Extrayez à l'identique toutes les lignes des enregistrements en laissant les images hors de la réponse, s'il vous plaît.

• DONNÉES FOURNIES:
# # # # # # #

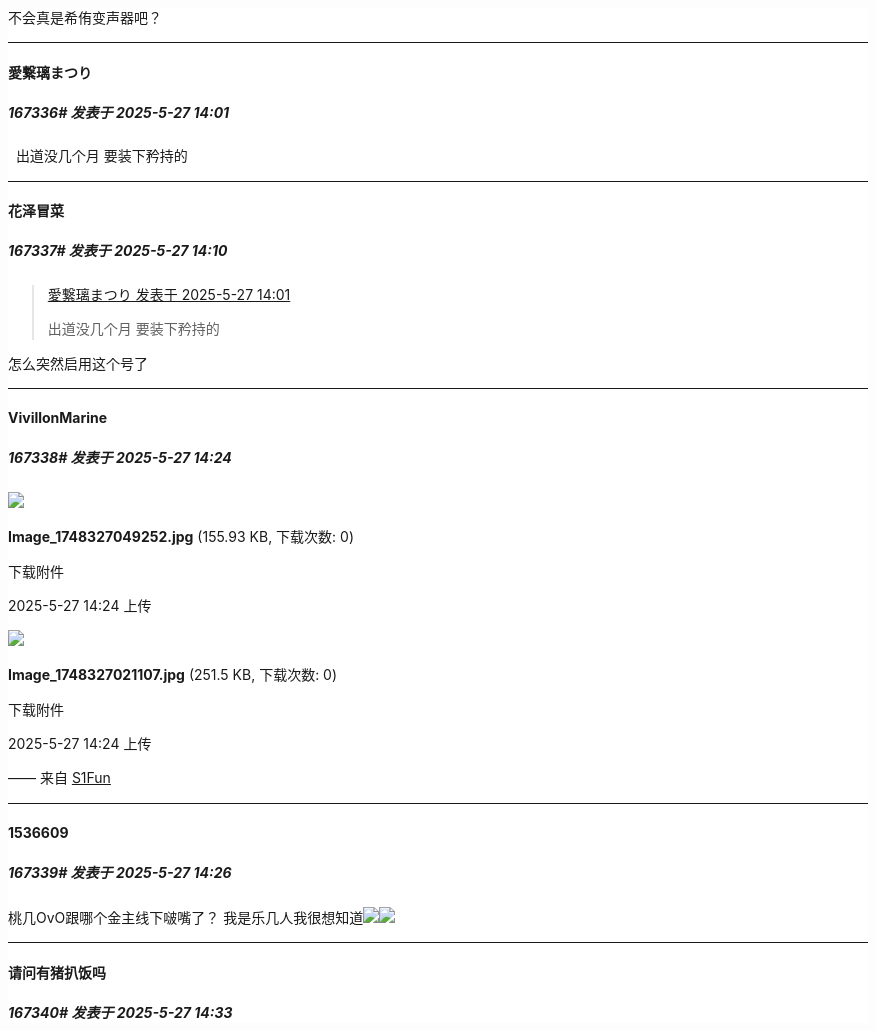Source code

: 不会真是希侑变声器吧？

*****

####  愛繋璃まつり  
##### 167336#       发表于 2025-5-27 14:01

  出道没几个月 要装下矜持的


*****

####  花泽冒菜  
##### 167337#       发表于 2025-5-27 14:10

<blockquote><a href="httphttps://stage1st.com/2b/forum.php?mod=redirect&amp;goto=findpost&amp;pid=67855031&amp;ptid=2184782" target="_blank">愛繋璃まつり 发表于 2025-5-27 14:01</a>

出道没几个月 要装下矜持的</blockquote>
怎么突然启用这个号了


*****

####  VivillonMarine  
##### 167338#       发表于 2025-5-27 14:24

<img src="https://img.stage1st.com/forum/202505/27/142427yandcf4rc83m8czd.jpg" referrerpolicy="no-referrer">

<strong>Image_1748327049252.jpg</strong> (155.93 KB, 下载次数: 0)

下载附件

2025-5-27 14:24 上传

<img src="https://img.stage1st.com/forum/202505/27/142427f9vssvofs7rsvors.jpg" referrerpolicy="no-referrer">

<strong>Image_1748327021107.jpg</strong> (251.5 KB, 下载次数: 0)

下载附件

2025-5-27 14:24 上传

—— 来自 [S1Fun](https://s1fun.koalcat.com)


*****

####  1536609  
##### 167339#       发表于 2025-5-27 14:26

桃几OvO跟哪个金主线下啵嘴了？
我是乐几人我很想知道<img src="https://static.stage1st.com/image/smiley/face2017/009.gif" referrerpolicy="no-referrer"><img src="https://p.sda1.dev/24/1b5ae5b2b767d88d02f5cbf1ca149bff/image.jpg" referrerpolicy="no-referrer">


*****

####  请问有猪扒饭吗  
##### 167340#       发表于 2025-5-27 14:33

# # # # # # #

• RÉSULTAT:
Source code

: 不会真是希侑变声器吧？

*****

####  愛繋璃まつり  
##### 167336#       发表于 2025-5-27 14:01

  出道没几个月 要装下矜持的


*****

####  花泽冒菜  
##### 167337#       发表于 2025-5-27 14:10

<blockquote><a href="httphttps://stage1st.com/2b/forum.php?mod=redirect&amp;goto=findpost&amp;pid=67855031&amp;ptid=2184782" target="_blank">愛繋璃まつり 发表于 2025-5-27 14:01</a>

出道没几个月 要装下矜持的</blockquote>
怎么突然启用这个号了


*****

####  VivillonMarine  
##### 167338#       发表于 2025-5-27 14:24

<img src="https://img.stage1st.com/forum/202505/27/142427yandcf4rc83m8czd.jpg" referrerpolicy="no-referrer">

<strong>Image_1748327049252.jpg</strong> (155.93 KB, 下载次数: 0)

下载附件

2025-5-27 14:24 上传

<img src="https://img.stage1st.com/forum/202505/27/142427f9vssvofs7rsvors.jpg" referrerpolicy="no-referrer">

<strong>Image_1748327021107.jpg</strong> (251.5 KB, 下载次数: 0)

下载附件

2025-5-27 14:24 上传

—— 来自 [S1Fun](https://s1fun.koalcat.com)


*****

####  1536609  
##### 167339#       发表于 2025-5-27 14:26

桃几OvO跟哪个金主线下啵嘴了？
我是乐几人我很想知道<img src="https://static.stage1st.com/image/smiley/face2017/009.gif" referrerpolicy="no-referrer"><img src="https://p.sda1.dev/24/1b5ae5b2b767d88d02f5cbf1ca149bff/image.jpg" referrerpolicy="no-referrer">


*****

####  请问有猪扒饭吗  
##### 167340#       发表于 2025-5-27 14:33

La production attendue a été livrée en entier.